The Russian Air Force has taken a bold step in the field of military aviation using the “Loyal Wingman” concept. This approach involves a state-of-the-art stealth fighter, the Su-57, controlling a drone, the Sukhoi S-70 Okhotnik-B (Hunter).
Equipped with up to four S-70s, the Su-57 gains the ability to stay out of range of enemy air defense systems and engage heavy combat drones.
Su-57 alongside S-70 Okhotnik in combat
According to Russian reports, the Su-57 can link up with the Okhotnik drone at a distance of more than 900 miles, an amazing capability if true. This advance would be a significant milestone for the Okhotnik, which seeks to play a key role in 21st-century warfare, acting as a force multiplier in air operations.
Thanks to its ability to fly into enemy airspace and neutralize defenses or block them, the Okhotnik paves the way for future attacks by the Su-57. Both aircraft feature stealthy characteristics, making them even more deadly.
The Su-57 fighter jet has reportedly been used in combat in Ukraine, while its two-seat variant is being developed to control the S-70B Okhotnik combat drones in network-centric operations.
The Okhotnik drone, which has been frozen in its final production variant, has undergone simulated and live weapons firings. In these tests, it successfully launched air-to-air missiles, including the Kh-59MK2 standoff cruise missile, which can also be fired from the Su-57.
The drone demonstrated its fire-control systems and the ability to hit small-sized camouflaged targets precisely. The S-70B variant is expected to begin serial production by 2023 and will be deployed to Russian Aerospace Forces units by mid-2024. It has undergone a design correction by introducing a flat exhaust nozzle, addressing concerns about stealth.
Russia aims to establish a wingman capability by integrating the Su-57 and Okhotnik drones, enabling them to operate as a networked force and engage both aerial and ground targets. These developments highlight Russia’s focus on network-centric warfare and data-linking capabilities, similar to concepts pursued by the United States and India.
The Okhotnik drone will also provide targeting data for the Zircon hypersonic anti-ship missile from the under-construction amphibious assault ship ‘Mitrofan Moskalenko,’ which will become the flagship of the Black Sea fleet.
S-70 Okhotnik: A revolutionary weapon
The link between the Su-57 and the Okhotnik is achieved through a sophisticated artificial intelligence system that enables the Loyal Wingman capability.

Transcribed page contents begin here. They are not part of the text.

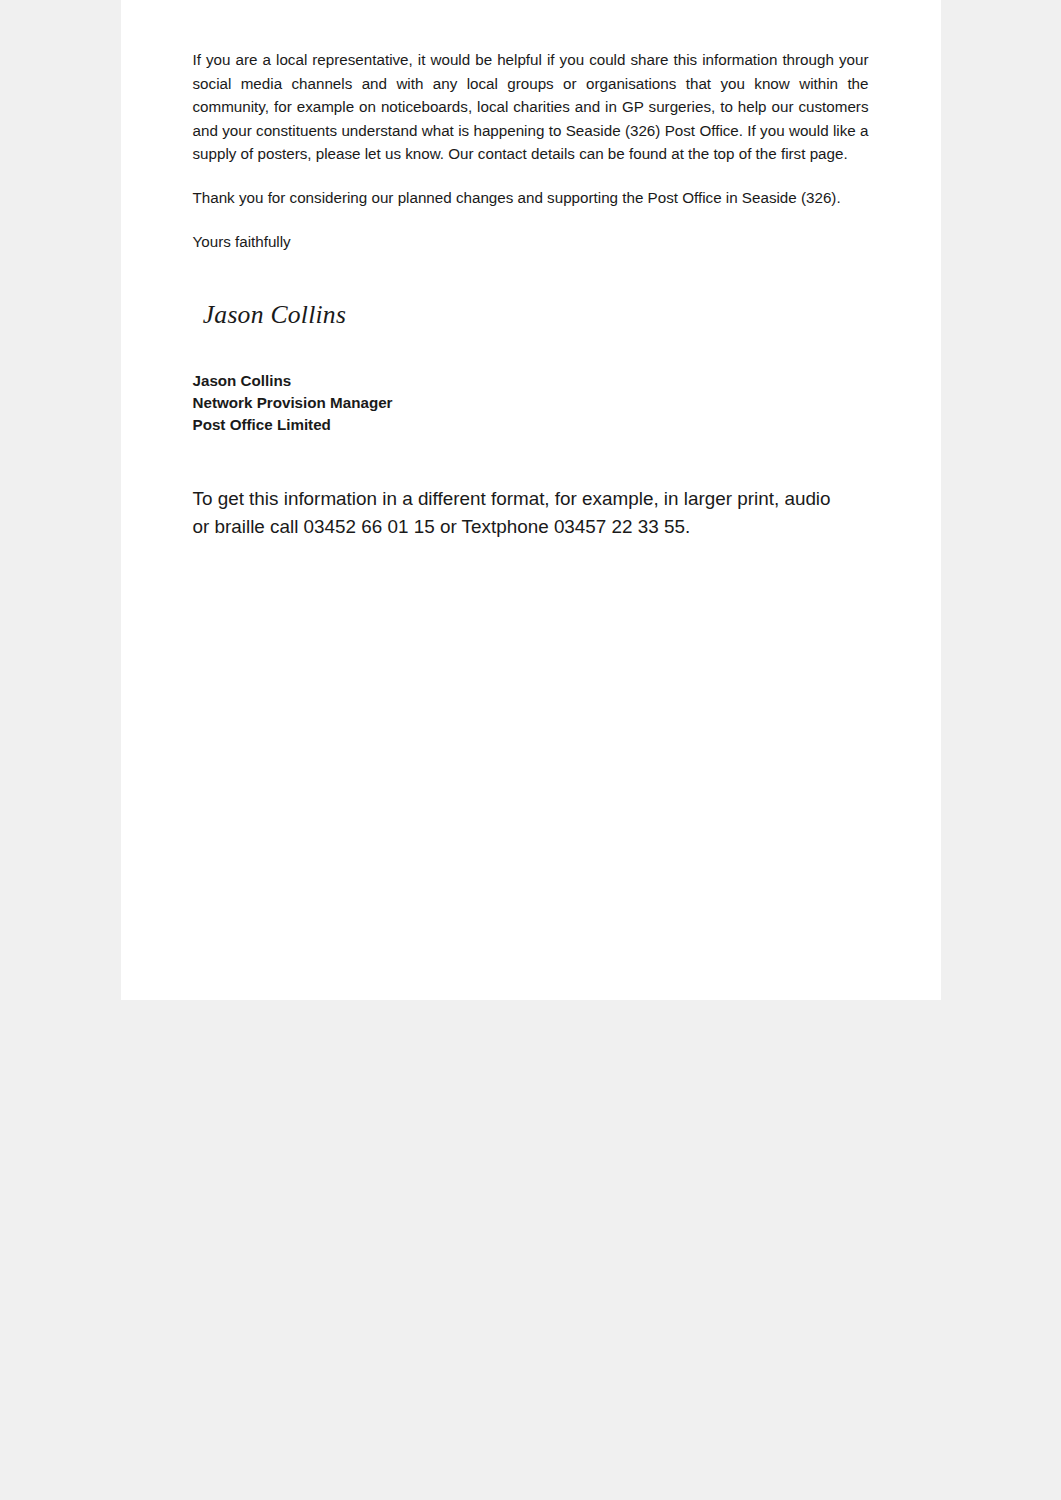If you are a local representative, it would be helpful if you could share this information through your social media channels and with any local groups or organisations that you know within the community, for example on noticeboards, local charities and in GP surgeries, to help our customers and your constituents understand what is happening to Seaside (326) Post Office. If you would like a supply of posters, please let us know. Our contact details can be found at the top of the first page.
Thank you for considering our planned changes and supporting the Post Office in Seaside (326).
Yours faithfully
Jason Collins
Jason Collins Network Provision Manager Post Office Limited
To get this information in a different format, for example, in larger print, audio or braille call 03452 66 01 15 or Textphone 03457 22 33 55.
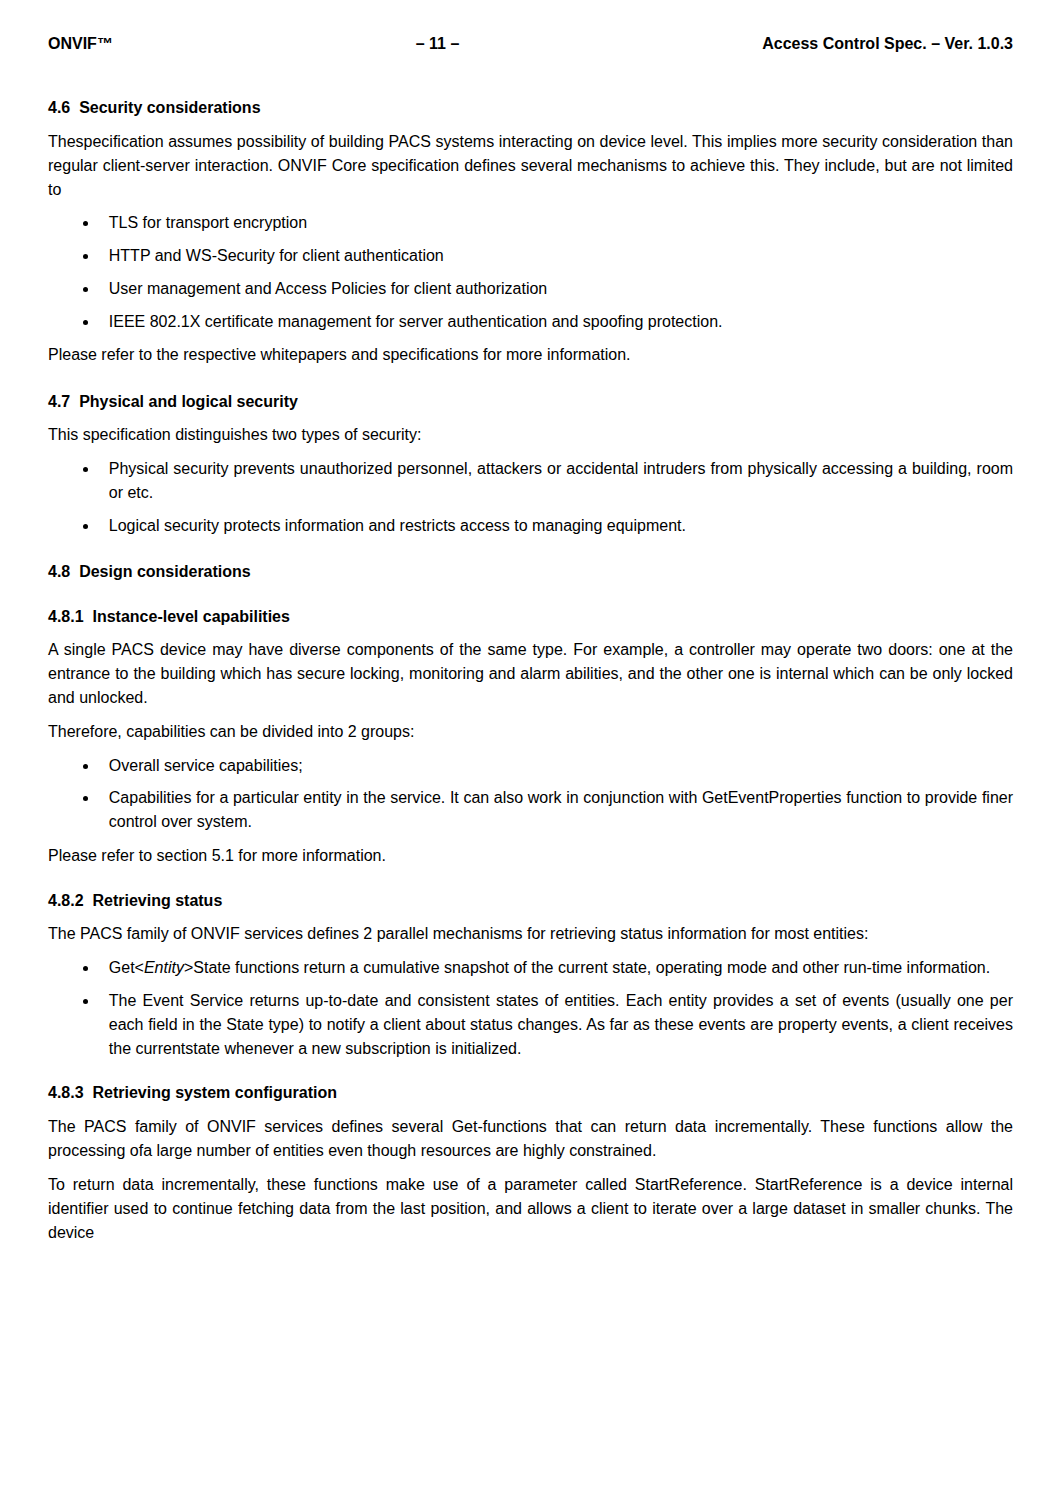ONVIF™ – 11 – Access Control Spec. – Ver. 1.0.3
4.6 Security considerations
Thespecification assumes possibility of building PACS systems interacting on device level. This implies more security consideration than regular client-server interaction. ONVIF Core specification defines several mechanisms to achieve this. They include, but are not limited to
TLS for transport encryption
HTTP and WS-Security for client authentication
User management and Access Policies for client authorization
IEEE 802.1X certificate management for server authentication and spoofing protection.
Please refer to the respective whitepapers and specifications for more information.
4.7 Physical and logical security
This specification distinguishes two types of security:
Physical security prevents unauthorized personnel, attackers or accidental intruders from physically accessing a building, room or etc.
Logical security protects information and restricts access to managing equipment.
4.8 Design considerations
4.8.1 Instance-level capabilities
A single PACS device may have diverse components of the same type. For example, a controller may operate two doors: one at the entrance to the building which has secure locking, monitoring and alarm abilities, and the other one is internal which can be only locked and unlocked.
Therefore, capabilities can be divided into 2 groups:
Overall service capabilities;
Capabilities for a particular entity in the service. It can also work in conjunction with GetEventProperties function to provide finer control over system.
Please refer to section 5.1 for more information.
4.8.2 Retrieving status
The PACS family of ONVIF services defines 2 parallel mechanisms for retrieving status information for most entities:
Get<Entity>State functions return a cumulative snapshot of the current state, operating mode and other run-time information.
The Event Service returns up-to-date and consistent states of entities. Each entity provides a set of events (usually one per each field in the State type) to notify a client about status changes. As far as these events are property events, a client receives the currentstate whenever a new subscription is initialized.
4.8.3 Retrieving system configuration
The PACS family of ONVIF services defines several Get-functions that can return data incrementally. These functions allow the processing ofa large number of entities even though resources are highly constrained.
To return data incrementally, these functions make use of a parameter called StartReference. StartReference is a device internal identifier used to continue fetching data from the last position, and allows a client to iterate over a large dataset in smaller chunks. The device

This AI-based data link system uses parallel channels for noise-immune coding, increasing the range of information transfer.
According to Rostec, the Russian defense contractor, this technology is based on the simultaneous transmission of data in all directions, be it air-to-ground or air-to-air.
The design of the S-70 Okhotnik is based on the flying wing concept inspired by the American B-2 bomber. This combat drone is equipped with a powerful Saturn AL-41F1 turbofan engine, which provides a top speed of 620 miles per hour.
In addition, its advanced radar and electronic warfare system give it intelligence, surveillance and reconnaissance capabilities, allowing it to track targets at distances of up to 400 miles.
A Deadly and Adaptable Weapon
The S-70 Okhotnik’s arsenal includes R-73 or R-77 air-to-air missiles and a 30mm close combat cannon. Furthermore, it is expected to be equipped with precision-guided munitions for ground attacks. Despite its flying wing shape, the Okhotnik demonstrates surprising maneuverability, thanks to its turbofan engine and advanced avionics, making it a tough target to take down.
Okhotnik’s stealth technology reduces its radar signature by using special coatings that absorb and deflect radar waves. Additionally, its weapons are housed in internal compartments, further improving its stealth and minimizing its cross section on the radar.